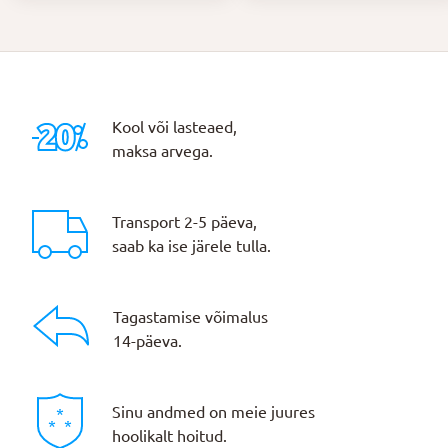
oli:
on:
17,00 €.
13,60 €.
Kool või lasteaed,
maksa arvega.
Transport 2-5 päeva,
saab ka ise järele tulla.
Tagastamise võimalus
14-päeva.
Sinu andmed on meie juures
hoolikalt hoitud.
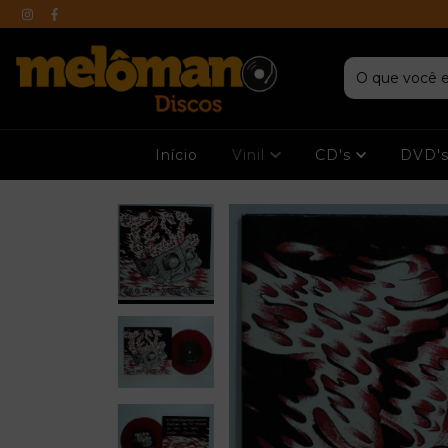
Início
Vinil
CD's
DVD'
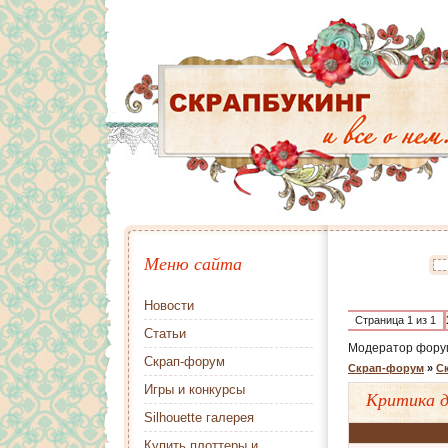
Меню сайта
Новости
Страница
1
из
1
Статьи
Модератор фору
Скрап-форум
Скрап-форум
»
Ск
Игры и конкурсы
Критика д
Silhouette галерея
Купить плоттеры и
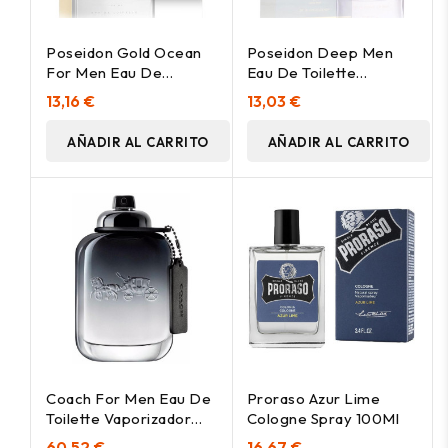
Poseidon Gold Ocean
Poseidon Deep Men
For Men Eau De
Eau De Toilette
Toilette Vaporizador
Vaporizador 150 Ml
13,16 €
13,03 €
150 Ml
AÑADIR AL CARRITO
AÑADIR AL CARRITO
Coach For Men Eau De
Proraso Azur Lime
Toilette Vaporizador
Cologne Spray 100Ml
100 Ml
60,52 €
16,67 €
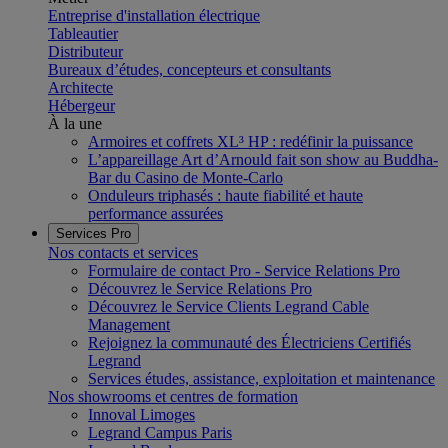
Entreprise d'installation électrique
Tableautier
Distributeur
Bureaux d’études, concepteurs et consultants
Architecte
Hébergeur
À la une
Armoires et coffrets XL³ HP : redéfinir la puissance
L’appareillage Art d’Arnould fait son show au Buddha-
Bar du Casino de Monte-Carlo
Onduleurs triphasés : haute fiabilité et haute
performance assurées
Services Pro
Nos contacts et services
Formulaire de contact Pro - Service Relations Pro
Découvrez le Service Relations Pro
Découvrez le Service Clients Legrand Cable
Management
Rejoignez la communauté des Électriciens Certifiés
Legrand
Services études, assistance, exploitation et maintenance
Nos showrooms et centres de formation
Innoval Limoges
Legrand Campus Paris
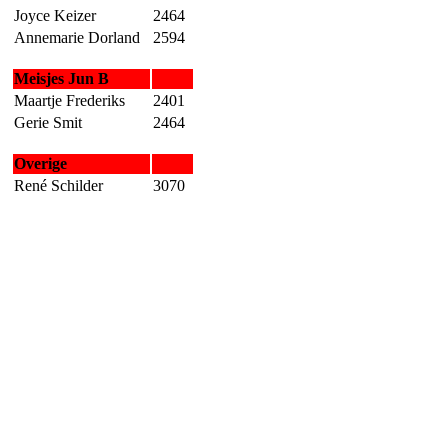
Joyce Keizer
2464
Annemarie Dorland
2594
Meisjes Jun B
Maartje Frederiks
2401
Gerie Smit
2464
Overige
René Schilder
3070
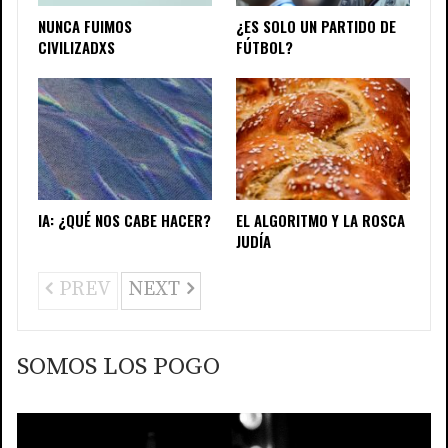
NUNCA FUIMOS
¿ES SOLO UN PARTIDO DE
CIVILIZADXS
FÚTBOL?
IA: ¿QUÉ NOS CABE HACER?
EL ALGORITMO Y LA ROSCA
JUDÍA
PREV
NEXT
SOMOS LOS POGO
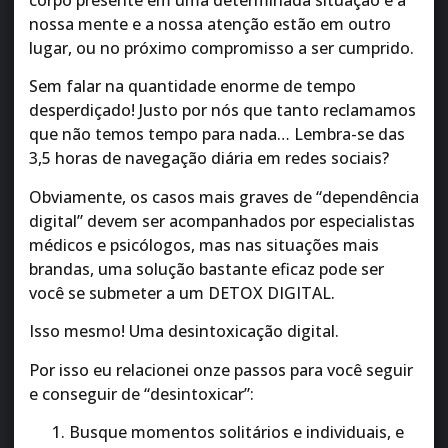
corpo presente em uma determinada situação e a
nossa mente e a nossa atenção estão em outro
lugar, ou no próximo compromisso a ser cumprido.
Sem falar na quantidade enorme de tempo
desperdiçado! Justo por nós que tanto reclamamos
que não temos tempo para nada… Lembra-se das
3,5 horas de navegação diária em redes sociais?
Obviamente, os casos mais graves de “dependência
digital” devem ser acompanhados por especialistas
médicos e psicólogos, mas nas situações mais
brandas, uma solução bastante eficaz pode ser
você se submeter a um DETOX DIGITAL.
Isso mesmo! Uma desintoxicação digital.
Por isso eu relacionei onze passos para você seguir
e conseguir de “desintoxicar”:
Busque momentos solitários e individuais, e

Exercise details:
Pick out each line in the entries above that contains the string "Legrand", matching uppercase and lowercase exactly.

Exercise response:
Découvrez le Service Clients Legrand Cable
Legrand
Legrand Campus Paris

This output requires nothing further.